Le maire de Stylida arrêté pour l'incendie de Viotia qui a fait deux morts, accusé d'incendie criminel avec intention possible
Le maire de Stylida, Ioannis Apostolou, et un superviseur technique font face à des accusations criminelles d'incendie après que des étincelles provenant d'une ligne électrique d'un parc éolien auraient déclenché un incendie qui brûle depuis cinq jours en Viotie et en Attique occidentale, tuant deux pompiers dans une collision d'hélicoptères.
Arrestations et inculpations
Le 3 août, les autorités ont arrêté deux hommes en lien avec l'incendie qui a éclaté aux premières heures du vendredi 31 juillet en Viotie et s'est rapidement propagé en Attique occidentale. L'un est Ioannis Apostolou, le maire de Stylida, qui possède l'entreprise de construction qui a construit la ligne de transport d'électricité aérienne reliant un parc éolien privé au réseau central de l'Opérateur hellénique du réseau de distribution d'électricité (DEDDIE).

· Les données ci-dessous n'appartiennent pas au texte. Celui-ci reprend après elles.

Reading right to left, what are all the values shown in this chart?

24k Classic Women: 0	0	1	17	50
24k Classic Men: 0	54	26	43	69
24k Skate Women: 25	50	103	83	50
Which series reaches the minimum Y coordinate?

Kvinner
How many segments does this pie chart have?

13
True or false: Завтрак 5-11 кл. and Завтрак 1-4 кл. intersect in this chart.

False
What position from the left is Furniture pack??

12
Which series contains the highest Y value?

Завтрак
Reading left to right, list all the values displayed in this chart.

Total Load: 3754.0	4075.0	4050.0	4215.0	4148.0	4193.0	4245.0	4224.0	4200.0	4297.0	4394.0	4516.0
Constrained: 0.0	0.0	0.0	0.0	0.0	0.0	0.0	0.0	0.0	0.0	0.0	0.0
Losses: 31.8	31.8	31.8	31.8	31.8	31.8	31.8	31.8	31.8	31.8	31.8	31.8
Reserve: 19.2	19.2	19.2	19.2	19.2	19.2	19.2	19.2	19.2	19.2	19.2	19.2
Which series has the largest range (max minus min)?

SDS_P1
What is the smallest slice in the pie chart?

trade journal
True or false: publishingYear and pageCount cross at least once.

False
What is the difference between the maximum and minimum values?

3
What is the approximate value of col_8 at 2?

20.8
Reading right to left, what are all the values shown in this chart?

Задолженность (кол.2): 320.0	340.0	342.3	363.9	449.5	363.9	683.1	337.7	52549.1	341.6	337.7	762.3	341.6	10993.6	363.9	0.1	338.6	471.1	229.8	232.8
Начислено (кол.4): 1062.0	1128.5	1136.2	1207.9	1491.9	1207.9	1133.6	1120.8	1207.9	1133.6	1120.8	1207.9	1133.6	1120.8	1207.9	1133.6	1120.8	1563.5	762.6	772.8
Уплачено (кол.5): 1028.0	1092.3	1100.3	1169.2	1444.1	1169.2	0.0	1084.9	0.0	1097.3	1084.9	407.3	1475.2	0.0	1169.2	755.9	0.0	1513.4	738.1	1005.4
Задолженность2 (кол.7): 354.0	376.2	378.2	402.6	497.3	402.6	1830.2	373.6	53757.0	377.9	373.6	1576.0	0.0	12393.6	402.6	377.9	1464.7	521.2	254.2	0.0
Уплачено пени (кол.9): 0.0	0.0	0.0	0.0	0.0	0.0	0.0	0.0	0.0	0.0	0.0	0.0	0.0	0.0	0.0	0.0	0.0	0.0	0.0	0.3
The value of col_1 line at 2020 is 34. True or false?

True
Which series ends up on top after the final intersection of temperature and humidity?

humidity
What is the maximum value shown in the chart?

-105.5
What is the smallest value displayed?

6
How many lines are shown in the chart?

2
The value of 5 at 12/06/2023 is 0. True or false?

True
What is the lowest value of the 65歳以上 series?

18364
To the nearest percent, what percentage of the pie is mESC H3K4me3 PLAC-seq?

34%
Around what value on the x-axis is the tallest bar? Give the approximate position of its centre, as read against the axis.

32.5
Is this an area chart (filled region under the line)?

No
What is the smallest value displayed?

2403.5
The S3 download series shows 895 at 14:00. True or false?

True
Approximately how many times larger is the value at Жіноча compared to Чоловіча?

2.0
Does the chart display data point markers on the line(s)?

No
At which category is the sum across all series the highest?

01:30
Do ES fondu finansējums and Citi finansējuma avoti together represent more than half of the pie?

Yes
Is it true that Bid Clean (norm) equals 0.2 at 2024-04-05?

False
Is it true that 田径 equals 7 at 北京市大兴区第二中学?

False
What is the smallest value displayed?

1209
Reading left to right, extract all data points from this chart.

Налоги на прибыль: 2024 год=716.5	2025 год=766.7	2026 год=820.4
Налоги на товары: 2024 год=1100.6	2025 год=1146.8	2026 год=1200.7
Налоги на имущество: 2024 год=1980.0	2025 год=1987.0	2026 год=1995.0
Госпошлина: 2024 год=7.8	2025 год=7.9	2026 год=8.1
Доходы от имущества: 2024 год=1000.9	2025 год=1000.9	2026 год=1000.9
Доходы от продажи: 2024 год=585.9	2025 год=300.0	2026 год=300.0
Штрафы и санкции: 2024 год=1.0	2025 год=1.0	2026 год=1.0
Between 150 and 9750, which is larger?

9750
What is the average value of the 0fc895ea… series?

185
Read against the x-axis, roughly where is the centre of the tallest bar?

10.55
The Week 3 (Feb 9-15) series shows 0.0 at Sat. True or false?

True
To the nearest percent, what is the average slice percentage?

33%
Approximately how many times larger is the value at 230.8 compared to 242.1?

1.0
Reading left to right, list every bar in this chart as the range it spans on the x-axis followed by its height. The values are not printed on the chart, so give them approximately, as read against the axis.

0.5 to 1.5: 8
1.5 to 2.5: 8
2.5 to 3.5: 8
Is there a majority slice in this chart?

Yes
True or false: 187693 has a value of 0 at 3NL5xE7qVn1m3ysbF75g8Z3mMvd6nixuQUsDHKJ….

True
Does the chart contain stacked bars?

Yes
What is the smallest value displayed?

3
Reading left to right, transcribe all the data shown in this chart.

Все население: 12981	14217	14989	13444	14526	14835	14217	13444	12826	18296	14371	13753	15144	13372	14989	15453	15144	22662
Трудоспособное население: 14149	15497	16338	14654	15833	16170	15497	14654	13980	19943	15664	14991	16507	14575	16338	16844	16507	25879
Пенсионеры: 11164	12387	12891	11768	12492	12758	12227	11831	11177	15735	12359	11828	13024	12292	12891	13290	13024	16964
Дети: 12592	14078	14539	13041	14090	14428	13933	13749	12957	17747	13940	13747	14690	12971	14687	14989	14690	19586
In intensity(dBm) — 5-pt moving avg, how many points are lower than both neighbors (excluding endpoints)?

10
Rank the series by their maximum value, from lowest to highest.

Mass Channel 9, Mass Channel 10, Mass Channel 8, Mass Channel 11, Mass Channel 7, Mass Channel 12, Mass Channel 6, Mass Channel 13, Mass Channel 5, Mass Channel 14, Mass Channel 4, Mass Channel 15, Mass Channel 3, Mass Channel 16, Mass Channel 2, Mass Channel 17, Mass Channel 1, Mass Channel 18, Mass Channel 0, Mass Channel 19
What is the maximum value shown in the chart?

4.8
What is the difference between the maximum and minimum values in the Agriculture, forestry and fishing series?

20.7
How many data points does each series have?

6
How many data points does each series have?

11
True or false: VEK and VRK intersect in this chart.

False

L'autre est le superviseur technique, un ingénieur électricien qui a signé l'étude et supervisé le projet. Tous deux ont été placés en garde à vue au commissariat de Thèbes et présentés à un procureur dans le cadre de la procédure de flagrant délit. Le procureur a retenu quatre chefs d'accusation pour crime et un pour délit : incendie criminel en forêt ou zone forestière avec intention possible, dont pourrait résulter un danger pour la vie humaine et qui s'est propagé sur une vaste zone causant des dommages graves ; dommages aux installations d'utilité publique ; et destruction de biens d'une valeur particulièrement grande servant à l'intérêt public, tels que des camions de pompiers et des voitures de patrouille. Le procureur a ordonné leur détention jusqu'à leur comparution devant un juge d'instruction le 4 août.
- L'incendie éclate en Viotie, se propage en Attique occidentale.
- Deux hélicoptères de lutte contre les incendies entrent en collision à Psatha, deux morts.
- Deux suspects arrêtés, inculpés de quatre crimes, placés en détention.
- Les suspects doivent comparaître devant un juge d'instruction.
Comment l'incendie a commencé
Les enquêteurs de la Direction de la lutte contre les incendies criminels (DAEE) ont effectué une inspection sur place avec un ingénieur électricien nommé par le tribunal. Ils ont conclu que l'incendie avait été provoqué par des étincelles provenant de conducteurs oscillants lors du transport d'électricité depuis les éoliennes. Les étincelles sont tombées au sol et ont enflammé la végétation sèche. L'enquête a révélé des défaillances techniques dans la construction du réseau aérien, notamment le défaut de dégagement de la végétation sous la jonction des câbles et des violations des spécifications techniques et des règles de sécurité. Le dossier indique que les responsables savaient ou auraient dû connaître les risques. Les premiers rapports avaient suggéré que l'incendie aurait pu provenir des éoliennes elles-mêmes, mais les conclusions de la DAEE ont pointé la ligne de transport comme source.
Réponse de la défense
L'avocat du maire, Giorgos Doumas, a fermement rejeté les accusations. Après avoir examiné les premières preuves, il a déclaré à LamiaReport que le dossier était « extrêmement incomplet » et ne contenait aucune preuve de la responsabilité de son client.
De l'étude des éléments et des documents du dossier extrêmement incomplet, il n'existe aucune preuve qui suggère, et encore moins prouve, la responsabilité de mon client, le maire de Stylida, Ioannis Apostolou. Dans la justice grecque, il n'y a pas de place, et il ne devrait pas y en avoir, pour des Iphigénies sur l'autel d'intérêts et de poursuites quelconques.
Doumas a déclaré que la défense attend le dossier complet pour répondre en détail, insistant sur l'innocence totale du maire.
Victimes et incendie en cours
L'incendie brûle depuis cinq jours au 4 août, causant des dégâts considérables en Viotie et en Attique occidentale. Le 2 août, deux personnes sont mortes lorsque deux hélicoptères de lutte contre les incendies sont entrés en collision à Psatha alors qu'ils combattaient le feu. Les autorités n'ont pas exclu des chefs d'accusation supplémentaires liés à ces décès. Les efforts de lutte contre l'incendie se poursuivent, le feu étant toujours actif.
Prochaines étapes
Les deux suspects doivent comparaître devant un juge d'instruction le 4 août pour donner leurs déclarations. L'enquête reste ouverte, d'autres rapports d'experts et d'éventuelles inculpations supplémentaires étant en attente. Les efforts de lutte contre l'incendie se poursuivent.